**TRAVAIL À RÉALISER**
Reproduisez à l'identique l'extrait du texte sur la traduction du Joueur d'échecs, en commençant par « Durant le confinement, reclus » et en poursuivant jusqu'à « des années 1990. ».

**PASSAGE SOURCE**

« Dommage, dit-il, magnanime. L’attaque n’était pas mal menée du tout. A vrai dire, pour un dilettante, ce monsieur est remarquablement doué. »
Durant le confinement, reclus dans son appartement situé près des étangs d’Ixelles (Bruxelles), Jean-Philippe Toussaint s’est astreint, luttant contre « la hantise du désoeuvrement », à l’exercice quotidien de la traduction, l’écrivain ayant appris sérieusement l’allemand, à Berlin, au début des années 1990.
Un exercice ou une ascèse : traduire Schachnovelle, le court roman de Stefan Zweig, publié à titre posthume en 1943, connu en français sous le titre Le Joueur d’échecs, en le passant au tamis de son style aux pointes si caractéristiques, parfois tintinesques : « Où commencent les échecs, où finissent-ils ? N’importe quel enfant peut en apprendre les rudiments, n’importe quel niquedouille peut s’y essayer. » / « D’ailleurs, quel charme cela pouvait-il avoir pour un champion du monde de se mesurer à des patates comme nous ? » / « Pour des ‘patates’, il n’y a pas de honte à se faire étaler par un Czentovic. » / « Mais, même les pensées, aussi insignifiantes peuvent-elles sembler, ont besoin d’un appui, au risque de partir en vrille et de tourner vainement sur elles-mêmes. » / « Tout son corps se mit à trembler et, à peine Czentovic eut-il lâché le Cavalier qu’il avança énergiquement sa Dame et dit à haute voix, triomphant : ‘Et voilà, c’est plié !’ »

Entrées du jeu de données
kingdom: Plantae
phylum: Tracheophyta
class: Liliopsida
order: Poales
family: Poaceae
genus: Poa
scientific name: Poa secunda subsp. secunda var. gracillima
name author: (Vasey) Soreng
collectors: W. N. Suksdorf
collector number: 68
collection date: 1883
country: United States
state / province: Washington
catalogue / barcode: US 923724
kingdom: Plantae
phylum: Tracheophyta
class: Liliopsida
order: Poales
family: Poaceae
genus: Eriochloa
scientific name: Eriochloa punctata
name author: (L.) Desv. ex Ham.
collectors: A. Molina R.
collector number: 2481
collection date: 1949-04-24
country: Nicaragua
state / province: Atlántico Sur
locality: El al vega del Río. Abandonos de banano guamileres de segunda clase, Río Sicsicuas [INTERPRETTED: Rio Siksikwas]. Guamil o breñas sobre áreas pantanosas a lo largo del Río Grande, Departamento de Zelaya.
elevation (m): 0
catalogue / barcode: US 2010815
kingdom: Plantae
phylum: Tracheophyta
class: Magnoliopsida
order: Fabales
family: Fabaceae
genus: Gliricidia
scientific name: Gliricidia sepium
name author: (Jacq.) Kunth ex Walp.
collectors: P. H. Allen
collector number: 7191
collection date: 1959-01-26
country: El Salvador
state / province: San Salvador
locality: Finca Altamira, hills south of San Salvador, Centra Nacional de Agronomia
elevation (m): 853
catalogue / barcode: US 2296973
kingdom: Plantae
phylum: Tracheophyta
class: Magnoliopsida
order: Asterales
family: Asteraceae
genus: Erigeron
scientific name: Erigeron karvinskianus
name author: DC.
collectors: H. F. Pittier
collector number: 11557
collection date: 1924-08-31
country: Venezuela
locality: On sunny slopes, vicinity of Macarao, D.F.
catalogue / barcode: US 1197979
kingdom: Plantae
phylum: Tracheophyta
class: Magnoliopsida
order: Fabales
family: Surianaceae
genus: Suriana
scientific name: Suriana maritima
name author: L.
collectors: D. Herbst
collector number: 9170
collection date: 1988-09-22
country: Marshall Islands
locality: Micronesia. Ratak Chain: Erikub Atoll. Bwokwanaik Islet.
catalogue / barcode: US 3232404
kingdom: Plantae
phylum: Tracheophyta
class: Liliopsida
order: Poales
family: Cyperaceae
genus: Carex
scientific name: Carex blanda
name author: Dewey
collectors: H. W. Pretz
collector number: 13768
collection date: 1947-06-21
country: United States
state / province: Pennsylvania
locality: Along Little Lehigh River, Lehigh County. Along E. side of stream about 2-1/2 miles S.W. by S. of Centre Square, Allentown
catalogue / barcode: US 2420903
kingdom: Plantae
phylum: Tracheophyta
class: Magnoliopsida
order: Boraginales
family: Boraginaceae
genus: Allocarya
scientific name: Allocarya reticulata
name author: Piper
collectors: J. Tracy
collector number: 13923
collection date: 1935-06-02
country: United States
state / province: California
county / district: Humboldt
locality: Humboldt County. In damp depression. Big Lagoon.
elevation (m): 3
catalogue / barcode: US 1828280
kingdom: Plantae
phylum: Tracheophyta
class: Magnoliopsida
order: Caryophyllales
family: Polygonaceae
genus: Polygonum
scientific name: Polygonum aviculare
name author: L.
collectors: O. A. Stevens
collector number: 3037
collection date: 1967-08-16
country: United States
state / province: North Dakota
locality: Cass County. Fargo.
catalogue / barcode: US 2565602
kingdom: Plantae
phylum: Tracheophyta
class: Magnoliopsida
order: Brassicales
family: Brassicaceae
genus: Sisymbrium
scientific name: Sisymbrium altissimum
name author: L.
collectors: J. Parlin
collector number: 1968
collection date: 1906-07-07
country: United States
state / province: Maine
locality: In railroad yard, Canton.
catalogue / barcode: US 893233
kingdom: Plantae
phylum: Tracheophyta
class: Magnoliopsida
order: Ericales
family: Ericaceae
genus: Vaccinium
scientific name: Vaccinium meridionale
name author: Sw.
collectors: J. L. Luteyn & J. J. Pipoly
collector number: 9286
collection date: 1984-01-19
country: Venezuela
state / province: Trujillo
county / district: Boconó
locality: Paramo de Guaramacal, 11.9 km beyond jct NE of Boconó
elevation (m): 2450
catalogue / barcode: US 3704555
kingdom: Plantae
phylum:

**RÉPONSE CORRECTE**
Durant le confinement, reclus dans son appartement situé près des étangs d’Ixelles (Bruxelles), Jean-Philippe Toussaint s’est astreint, luttant contre « la hantise du désoeuvrement », à l’exercice quotidien de la traduction, l’écrivain ayant appris sérieusement l’allemand, à Berlin, au début des années 1990.